I feared that would not be the only thing. I can’t directly see any possible mistakes. Did you run the maximum likelihood estimate with Stan? If not you could try this. If the Stan maximum likelihood recovers the true parameters than you can probably be more confident in the code. I would guess that if the code is correct but you get wrong true values with HMC, the model might be poorly identified. That is, different values of alpha, mu, and gamma give almost identical predictions.

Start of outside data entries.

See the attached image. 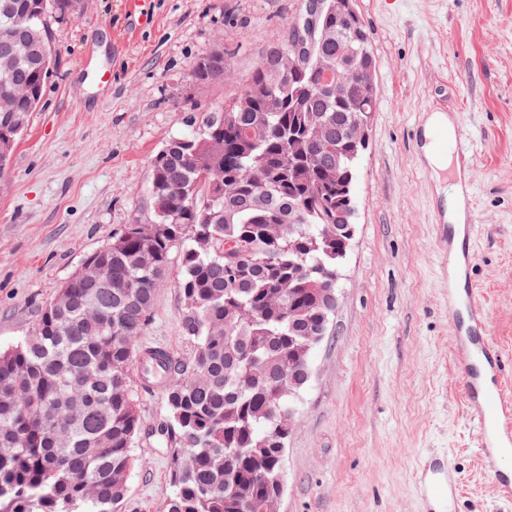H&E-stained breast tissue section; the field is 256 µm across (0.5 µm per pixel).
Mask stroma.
<instances>
[{"instance_id":"35a3bbf8","label":"stroma","mask_w":512,"mask_h":512,"mask_svg":"<svg viewBox=\"0 0 512 512\" xmlns=\"http://www.w3.org/2000/svg\"><path fill=\"white\" fill-rule=\"evenodd\" d=\"M302 0H87L50 19L56 62L45 95L0 179V348L36 323L86 256L132 218H153L149 174L171 137L218 111L264 54L282 44ZM375 57L370 143L354 182L355 236L328 340L297 401L280 512H435L425 472L461 479L455 512H512L479 471L454 367L460 329L448 315V241L436 179L422 156L432 113L470 134L467 221L487 337L512 359V0H354ZM112 72L99 84L84 64ZM223 51L224 76L193 68ZM175 358L182 333L176 276L156 290L140 337ZM141 433L121 512H166L170 450L151 431L162 388H139Z\"/></svg>"}]
</instances>
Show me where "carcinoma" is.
<instances>
[{
	"instance_id": "carcinoma-1",
	"label": "carcinoma",
	"mask_w": 512,
	"mask_h": 512,
	"mask_svg": "<svg viewBox=\"0 0 512 512\" xmlns=\"http://www.w3.org/2000/svg\"><path fill=\"white\" fill-rule=\"evenodd\" d=\"M16 7L50 54L0 69V121L27 124L55 63L49 14L65 20L84 3L0 0V32ZM282 48L202 128L158 151L153 222L133 219L86 258L104 278L72 275L31 332L0 351V512H120L141 430L135 361L142 384L165 392L157 435L172 446L168 512H240L250 502L276 512L286 445L278 434L288 433L302 392L289 375L309 354L300 318L321 306L313 285L336 288L325 202L305 201L307 187L355 175L361 153L350 126L375 110L363 88H317L341 57L353 61L343 77L358 84V64L373 56L362 20L319 45L312 67L295 69ZM223 70L218 50L197 61L194 78ZM176 249L188 361L139 344Z\"/></svg>"
}]
</instances>
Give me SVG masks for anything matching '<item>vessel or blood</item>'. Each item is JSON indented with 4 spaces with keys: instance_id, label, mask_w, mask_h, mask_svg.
I'll list each match as a JSON object with an SVG mask.
<instances>
[{
    "instance_id": "vessel-or-blood-1",
    "label": "vessel or blood",
    "mask_w": 512,
    "mask_h": 512,
    "mask_svg": "<svg viewBox=\"0 0 512 512\" xmlns=\"http://www.w3.org/2000/svg\"><path fill=\"white\" fill-rule=\"evenodd\" d=\"M467 134L463 127L447 130L433 127L428 140L443 154L462 157ZM466 313L465 336L459 337L456 372L465 393L481 460L501 496L512 495V475L502 470V451L512 447V390L503 383L504 359L493 344L478 341L486 330L485 310L475 289H465L460 301ZM431 492L445 504H454L458 477L448 464L430 467L427 477Z\"/></svg>"
}]
</instances>
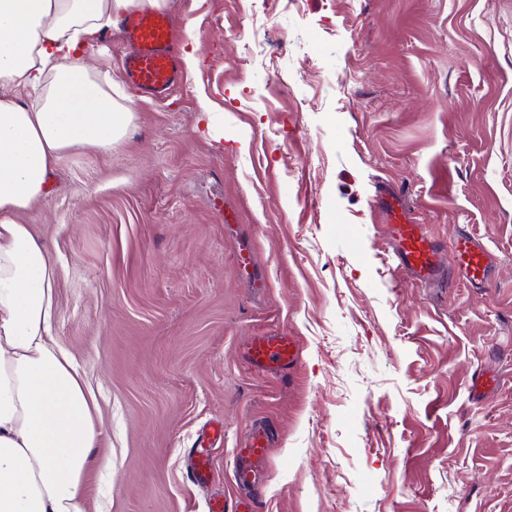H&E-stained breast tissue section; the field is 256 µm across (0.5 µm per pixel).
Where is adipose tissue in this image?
Listing matches in <instances>:
<instances>
[{
	"mask_svg": "<svg viewBox=\"0 0 512 512\" xmlns=\"http://www.w3.org/2000/svg\"><path fill=\"white\" fill-rule=\"evenodd\" d=\"M168 0H0V512H86L100 430L75 360L52 337L56 262L20 216L59 158L111 152L131 108L89 62L99 34ZM36 90L29 104L15 88Z\"/></svg>",
	"mask_w": 512,
	"mask_h": 512,
	"instance_id": "1",
	"label": "adipose tissue"
}]
</instances>
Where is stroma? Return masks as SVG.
<instances>
[{
	"label": "stroma",
	"instance_id": "35a3bbf8",
	"mask_svg": "<svg viewBox=\"0 0 512 512\" xmlns=\"http://www.w3.org/2000/svg\"><path fill=\"white\" fill-rule=\"evenodd\" d=\"M197 62L134 93L111 152L56 163L20 220L56 261L53 339L100 435L87 512H238L237 458L272 430L256 512H512V0H169ZM402 191L439 282L391 267ZM496 256L459 281L461 232ZM294 337L289 370L251 341ZM498 387L473 399L474 374ZM212 476L187 468L202 431Z\"/></svg>",
	"mask_w": 512,
	"mask_h": 512
}]
</instances>
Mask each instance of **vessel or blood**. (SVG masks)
Instances as JSON below:
<instances>
[{
  "instance_id": "obj_1",
  "label": "vessel or blood",
  "mask_w": 512,
  "mask_h": 512,
  "mask_svg": "<svg viewBox=\"0 0 512 512\" xmlns=\"http://www.w3.org/2000/svg\"><path fill=\"white\" fill-rule=\"evenodd\" d=\"M119 26L130 46L121 63L126 83L151 98H166L179 82V61L169 17L153 11H133L121 17ZM380 211L396 245L398 267L421 281L439 279L444 271L443 248L422 225L412 222L400 192L383 193ZM455 252L460 279L476 288L489 282L496 257L485 242L464 234L457 239ZM248 358L257 368H285L296 363L297 348L293 338L286 335L259 336L251 343ZM268 441L265 424L251 428L248 452L236 466L240 483L254 484L262 475Z\"/></svg>"
}]
</instances>
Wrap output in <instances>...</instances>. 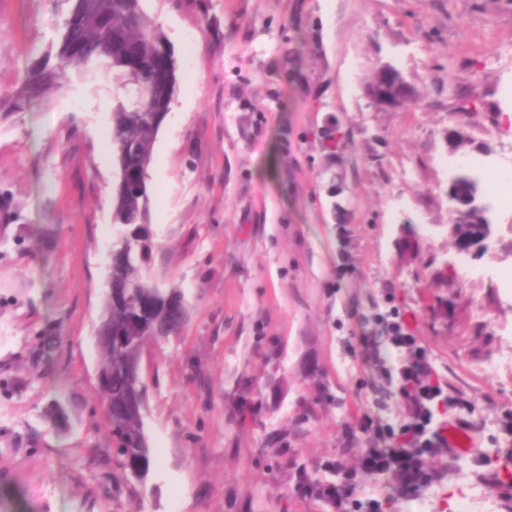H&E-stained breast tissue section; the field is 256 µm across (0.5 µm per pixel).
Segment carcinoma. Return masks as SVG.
Masks as SVG:
<instances>
[{
  "label": "carcinoma",
  "instance_id": "carcinoma-1",
  "mask_svg": "<svg viewBox=\"0 0 512 512\" xmlns=\"http://www.w3.org/2000/svg\"><path fill=\"white\" fill-rule=\"evenodd\" d=\"M143 0H73L64 19L55 53L34 58L21 86L0 95L14 112H22L52 91L66 89L74 73H103L112 77L110 146L116 170L112 191V265L107 286L128 298L118 303L104 298L99 323L112 329V341L98 343L100 371L108 378L97 386L102 407L112 408L105 426L113 444L120 445L114 463L123 479L144 486L153 463V449L143 416L127 413L131 398L147 392V383L132 376L135 358L146 352L161 329L188 317L182 291L161 288L144 273L155 248L149 226L150 194L145 172L151 162L160 125L152 114L171 110L177 68L168 37ZM296 475L295 494L316 501L324 512H336V488L343 470L290 460Z\"/></svg>",
  "mask_w": 512,
  "mask_h": 512
}]
</instances>
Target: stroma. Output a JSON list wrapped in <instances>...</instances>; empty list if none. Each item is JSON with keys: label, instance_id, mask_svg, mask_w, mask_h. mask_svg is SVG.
<instances>
[{"label": "stroma", "instance_id": "stroma-1", "mask_svg": "<svg viewBox=\"0 0 512 512\" xmlns=\"http://www.w3.org/2000/svg\"><path fill=\"white\" fill-rule=\"evenodd\" d=\"M177 59L175 101L148 169L151 280L184 294L180 335L148 346L144 421L157 463L142 493L112 476L94 332L112 244L111 84L74 76L0 112V512H279L290 468L354 467L342 424L404 408L353 346L358 314L396 306L496 448L512 411V258L469 260L445 225L458 158L512 160V0H144ZM62 22L56 0H0V88ZM400 69L417 100L366 94ZM334 129L328 145L325 129ZM447 294L448 322L432 296ZM252 379L240 407L237 387ZM246 422H239V415ZM512 512L468 463L390 512Z\"/></svg>", "mask_w": 512, "mask_h": 512}]
</instances>
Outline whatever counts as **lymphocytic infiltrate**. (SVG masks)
<instances>
[{
    "label": "lymphocytic infiltrate",
    "mask_w": 512,
    "mask_h": 512,
    "mask_svg": "<svg viewBox=\"0 0 512 512\" xmlns=\"http://www.w3.org/2000/svg\"><path fill=\"white\" fill-rule=\"evenodd\" d=\"M432 393L448 408L454 409L461 404L458 396L447 392L439 381L434 380L428 356L422 351L414 362L403 365L402 383L397 388V396L410 412L411 421L398 431L393 425L365 413L346 425L344 430L347 443L363 440L370 444L359 461L358 471L388 476L401 499L417 498L423 489L437 483L439 471L433 460L438 449H447L449 460L460 458L459 449L450 445L449 431L455 430L469 437L474 434L471 424L457 417L448 418L443 430H431L427 398Z\"/></svg>",
    "instance_id": "f902f5d3"
}]
</instances>
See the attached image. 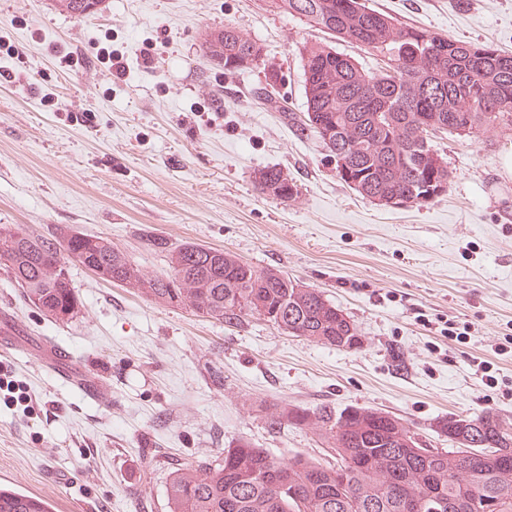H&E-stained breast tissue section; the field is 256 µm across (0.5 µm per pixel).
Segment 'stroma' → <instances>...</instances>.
Segmentation results:
<instances>
[{
    "label": "stroma",
    "instance_id": "35a3bbf8",
    "mask_svg": "<svg viewBox=\"0 0 512 512\" xmlns=\"http://www.w3.org/2000/svg\"><path fill=\"white\" fill-rule=\"evenodd\" d=\"M368 4L512 52V0ZM17 16L29 25H13ZM227 22L262 46L260 68L228 75L203 55L205 30ZM107 31L124 55L121 81L91 54ZM0 36L23 52L32 78L54 67L51 43L85 55L57 95L70 110L97 112L85 127L43 111L26 87L0 85V225L100 236L150 275L168 269L147 247L151 236L226 250L321 290L362 339L342 351L260 319L227 327L76 264L83 308L62 323L0 271V333L21 341L0 369L27 399L0 400L1 485L43 497L52 512H167L174 468L242 440L281 458L327 460L314 431L269 427L284 405L380 409L430 448L449 445L434 427L443 417L490 412L512 424V174L501 169L512 126L474 141L445 137L447 194L385 206L343 184L329 150L288 122L305 106L297 45L320 33L265 0H106L83 18L50 0H0ZM266 166L297 181L296 200L256 190ZM448 321L467 336H445ZM52 347L75 359L101 402L46 368ZM479 358L493 363L496 387Z\"/></svg>",
    "mask_w": 512,
    "mask_h": 512
}]
</instances>
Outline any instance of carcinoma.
Listing matches in <instances>:
<instances>
[{"label":"carcinoma","instance_id":"cac0c4a2","mask_svg":"<svg viewBox=\"0 0 512 512\" xmlns=\"http://www.w3.org/2000/svg\"><path fill=\"white\" fill-rule=\"evenodd\" d=\"M53 2L70 16L85 17L105 0ZM267 2L332 36L298 48L305 110L297 127L349 168L353 181L343 183L362 197L425 205L451 184L431 132L474 137L490 126H512V52L403 24L365 0ZM336 41L376 56L379 68L359 66L336 50ZM202 49L228 74L257 67L263 53L231 24L206 32ZM254 182L259 193L282 202L300 194L280 168L257 170ZM146 245L165 254L168 271L148 276L112 241L68 226L43 236L1 224L0 269L55 321L81 313L70 276L75 262L159 306L183 307L229 327L258 317L338 350L353 349L359 339L355 323L320 290L279 269L193 242L174 247L153 237ZM483 418L487 444H469L464 419L450 417L435 429L454 447L429 450L406 441L411 429L402 419L377 409L283 406L269 427L286 423L317 431L332 460L302 454L283 460L241 441L224 449L220 460L200 458L174 469L168 512H486L490 502L494 512H512V425L490 412ZM0 512H49V504L0 486Z\"/></svg>","mask_w":512,"mask_h":512}]
</instances>
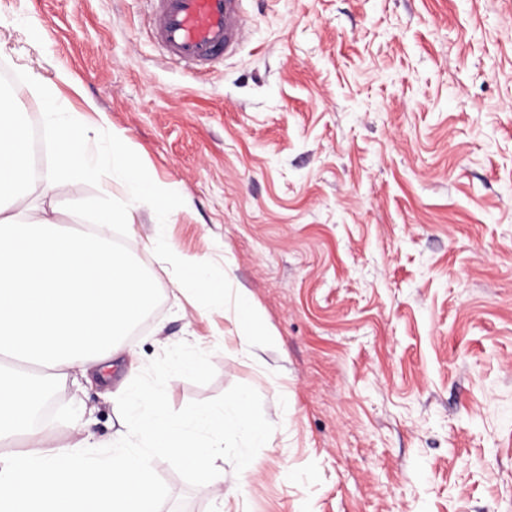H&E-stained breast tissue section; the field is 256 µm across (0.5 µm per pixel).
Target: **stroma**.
Instances as JSON below:
<instances>
[{
	"mask_svg": "<svg viewBox=\"0 0 512 512\" xmlns=\"http://www.w3.org/2000/svg\"><path fill=\"white\" fill-rule=\"evenodd\" d=\"M247 41L203 71L165 63L147 0H0V63L30 122V71L64 111L94 101L176 184L170 215L128 230L228 274L276 335L242 350L154 248L155 298L112 381L67 377L52 440L125 423L129 372L181 416L241 390L272 433L239 475L235 441L204 480L151 461L161 512H512V0H242ZM46 32L43 42L31 29ZM65 69L70 81L56 80ZM119 178L72 175L41 205L76 231L122 205ZM195 351L201 373H173Z\"/></svg>",
	"mask_w": 512,
	"mask_h": 512,
	"instance_id": "stroma-1",
	"label": "stroma"
}]
</instances>
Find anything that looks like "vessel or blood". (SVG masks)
<instances>
[{
    "instance_id": "1",
    "label": "vessel or blood",
    "mask_w": 512,
    "mask_h": 512,
    "mask_svg": "<svg viewBox=\"0 0 512 512\" xmlns=\"http://www.w3.org/2000/svg\"><path fill=\"white\" fill-rule=\"evenodd\" d=\"M242 0H150L153 36L166 58L204 67L235 53L247 19Z\"/></svg>"
}]
</instances>
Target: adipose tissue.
Wrapping results in <instances>:
<instances>
[{"label":"adipose tissue","mask_w":512,"mask_h":512,"mask_svg":"<svg viewBox=\"0 0 512 512\" xmlns=\"http://www.w3.org/2000/svg\"><path fill=\"white\" fill-rule=\"evenodd\" d=\"M42 113L54 154L48 174L34 172L31 147L20 134L25 110L0 101V512H159L153 454L208 479L225 434L254 446L267 442L271 429L252 415L245 392L222 407L174 417L159 396L135 384L121 389L117 403L132 421L110 451H97L96 441L82 434L51 442L34 425L33 412L48 395L45 378L109 368L117 337L144 317L154 286L122 261L109 239L113 224L131 221V212L104 208L95 233H71L32 206L30 196L55 192L73 173L97 179L109 171L125 182L131 201L164 214L178 201L175 186L154 177L123 131L111 130L99 155L84 143L83 114L61 111L48 89ZM166 251L205 307L232 318L243 347L258 336L273 340L247 292L212 276L203 258L171 245ZM19 438L24 447L17 450Z\"/></svg>","instance_id":"1"}]
</instances>
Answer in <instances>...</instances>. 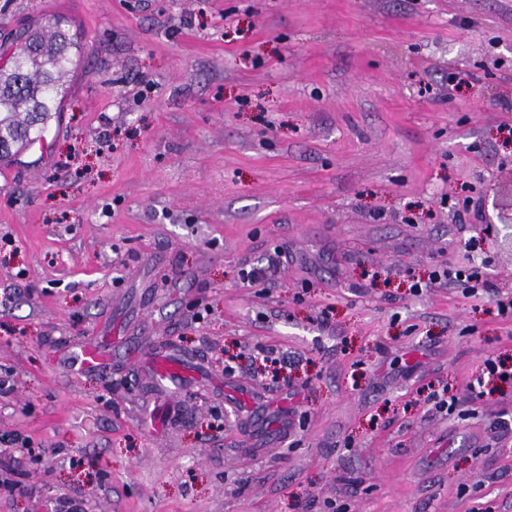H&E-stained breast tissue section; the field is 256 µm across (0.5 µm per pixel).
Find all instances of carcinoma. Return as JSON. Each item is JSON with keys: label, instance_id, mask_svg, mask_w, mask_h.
Listing matches in <instances>:
<instances>
[{"label": "carcinoma", "instance_id": "obj_1", "mask_svg": "<svg viewBox=\"0 0 512 512\" xmlns=\"http://www.w3.org/2000/svg\"><path fill=\"white\" fill-rule=\"evenodd\" d=\"M74 42L60 20L36 25L21 36L0 65V113L9 120L0 162H11L30 144L44 138L57 117L70 77Z\"/></svg>", "mask_w": 512, "mask_h": 512}]
</instances>
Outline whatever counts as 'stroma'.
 Segmentation results:
<instances>
[{"label": "stroma", "mask_w": 512, "mask_h": 512, "mask_svg": "<svg viewBox=\"0 0 512 512\" xmlns=\"http://www.w3.org/2000/svg\"><path fill=\"white\" fill-rule=\"evenodd\" d=\"M57 18L68 94L0 165V512H512V386L465 399L512 364V0H0V61ZM151 343L203 366L159 437ZM485 226V235L495 243L512 252V204L508 210L500 208L496 221L489 218ZM442 277L444 279L448 278V281L455 280L472 296L477 295V288H483L485 292L489 291L487 280L482 279L481 273L476 268L470 270H443L441 273L438 272L435 278ZM73 359L74 361L69 360L67 363L69 369L80 372L103 371L109 361L107 352L98 341V336L76 348ZM485 375L487 380L490 379L507 383L512 382V368H507L505 365L494 361L493 359H487L484 363V370L482 375L476 377L467 384V390L470 392V397L473 398H484L486 392L485 388Z\"/></svg>", "instance_id": "35a3bbf8"}]
</instances>
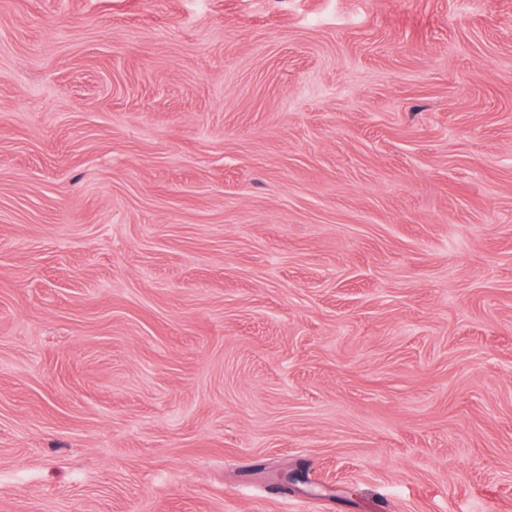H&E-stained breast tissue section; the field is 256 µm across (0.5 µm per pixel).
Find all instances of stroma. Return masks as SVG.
I'll return each instance as SVG.
<instances>
[{
    "instance_id": "stroma-1",
    "label": "stroma",
    "mask_w": 512,
    "mask_h": 512,
    "mask_svg": "<svg viewBox=\"0 0 512 512\" xmlns=\"http://www.w3.org/2000/svg\"><path fill=\"white\" fill-rule=\"evenodd\" d=\"M0 512H512V0H0Z\"/></svg>"
}]
</instances>
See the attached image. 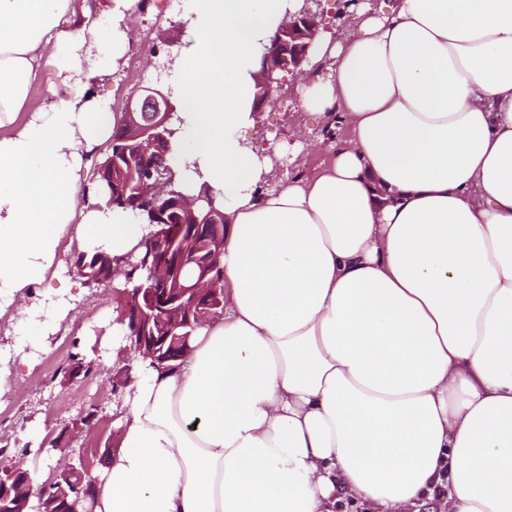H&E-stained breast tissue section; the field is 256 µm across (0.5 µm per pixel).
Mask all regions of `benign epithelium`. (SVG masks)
I'll list each match as a JSON object with an SVG mask.
<instances>
[{
	"label": "benign epithelium",
	"mask_w": 512,
	"mask_h": 512,
	"mask_svg": "<svg viewBox=\"0 0 512 512\" xmlns=\"http://www.w3.org/2000/svg\"><path fill=\"white\" fill-rule=\"evenodd\" d=\"M302 7L288 13L286 21L271 39L261 61V70L256 79L257 95L264 102L272 101L281 85V75L303 72L307 60L310 40L319 28H332L330 11L323 5L325 0H302ZM154 82L139 88L137 104L124 112L120 122L121 133L112 139V154L98 166L101 179L108 180L112 172V160L123 157L128 160L135 186L123 199V205L137 212L148 214L150 226L157 227L168 222V216L176 213L187 221L179 225L180 236L169 243L175 252L174 259L165 262L151 260L158 246L166 244L163 237L151 231L144 240L146 253L134 262L127 256L117 270L128 274L134 281L138 272L147 270L146 280L151 286L140 285L127 288L125 292L135 295L133 309L128 319L126 338L139 343L140 349L153 362L173 363L182 360L187 353L186 337L164 326V317L173 316L180 327H189L214 313L224 304V269L220 261L209 259L199 264L205 285L197 288L182 286L185 267L196 262L182 249L185 239L209 238L221 244L218 223H228L224 211L215 205L212 191L204 186L196 196H188L178 189L176 172L169 164L170 140L176 133L174 128L176 106L171 87L167 84L170 56L161 57L159 51H150ZM132 383L131 368L116 363L112 367V395L105 401L94 403L96 413L86 412L65 420L61 434L69 445L62 449L63 471L53 468L49 478L33 485L31 475L24 482L14 485L0 475V512H55L59 503L61 480L79 469H87L84 448H74L84 432L95 429L97 417L106 418L105 402L121 405L127 387ZM90 498V485L75 483L64 497L62 512H89L85 505Z\"/></svg>",
	"instance_id": "benign-epithelium-1"
}]
</instances>
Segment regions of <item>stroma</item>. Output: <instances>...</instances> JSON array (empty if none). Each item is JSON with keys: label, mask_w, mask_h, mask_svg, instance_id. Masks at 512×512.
I'll return each mask as SVG.
<instances>
[{"label": "stroma", "mask_w": 512, "mask_h": 512, "mask_svg": "<svg viewBox=\"0 0 512 512\" xmlns=\"http://www.w3.org/2000/svg\"><path fill=\"white\" fill-rule=\"evenodd\" d=\"M166 0H148L145 11L130 9L127 18L131 22L133 39L123 59V64L102 84H93L89 94L107 95L111 98L110 109L125 112L130 103V91L137 85H148L154 71L149 65L150 51L159 42L160 34L176 24L177 16H164L158 10ZM296 81L285 78L273 104L263 107L257 114L252 131L256 144L270 142L294 143L297 128L309 127L320 131L322 124L306 112L295 111L294 88ZM115 306L111 290H99L91 300H79L68 317L65 335L44 343L36 350L20 373L15 375L8 392L0 395V423L8 424L5 437L8 447L20 448L21 437L29 431H38L40 442L47 446L41 456L25 455L24 463L39 479H47L50 465L58 460L59 451L51 447L62 420L76 415L86 402L103 397L110 390L106 374H98L86 381L65 385L56 378L59 363L74 350H81L90 360H100L112 351L111 316Z\"/></svg>", "instance_id": "1"}]
</instances>
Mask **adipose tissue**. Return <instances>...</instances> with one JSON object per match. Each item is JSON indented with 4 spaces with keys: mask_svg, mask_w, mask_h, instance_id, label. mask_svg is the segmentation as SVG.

Thank you once again for your insight, Stijn - it wasn’t immediately obvious to me that I can run an MLE in Stan, so this is good to know! I have done as you suggested, but unfortunately I am encountering the same type of issue - my alpha parameter is estimated to be at values close to 0.1, which is the lower bound for that particular parameter (this does not surprise me very much - in the HMC plot of the parameter posteriors, the mean of the distribution may have been around 0.4, but the peak was between 0.1-0.2).
Another potentially noteworthy fact is that when I set a non-uniform prior over the parameters, the estimate tends to be heavily influenced by this prior, to the extent that the recovered parameter value is almost exclusively determined by the mean of the prior distribution. This would not surprise me with the gamma parameter, because due to the design of my task, it is difficult to generate the true parameter value accurately. To my understanding though, there is no reason why the same thing should happen to the alpha parameter, particularly when I keep the gamma value fixed. I was hoping I could develop my model by starting out with the basics and slowly building on top of it, but think I will now try to look for other people’s Stan codes which implement Prospect Theory and see if I can glean some information from there - I will update this thread if I manage to find a clue!

Hi Erik,

This is very generic advice. So it might not be immediately helpful.

  • These type of theoretical models have the difficulty that if the data is uninformative (the decision maker just makes random decisions), this can be modeled as mu → 0, or alpha → 0 (and probably something with gamma as well.) This causes two things: (1) identification problems: if mu = 0, alpha and gamma can be whatever and it doesn’t matter. (2) The priors dominate the data.

  • This problem could be exacerbated if you run the model for one participant; the data might not be very informative, especially if you run it for each condition separately. This should be less of a problem with the simulated data unless the data was small. Maybe you could generate 1000 observations just to be sure.

  • If you are digging further, you could start even simpler; fixing mu = 1, gamma = 1. If that recovers alpha, I would then only fix mu = 1. If that works, it might then be worthwhile thinking more about the priors especially once you move to the hierarchical model. If you are not used to thinking about that, you could have a look at Appendix C in one of my papers. This is just one way to do it and we probably could have done it better but at least it might give a starting point.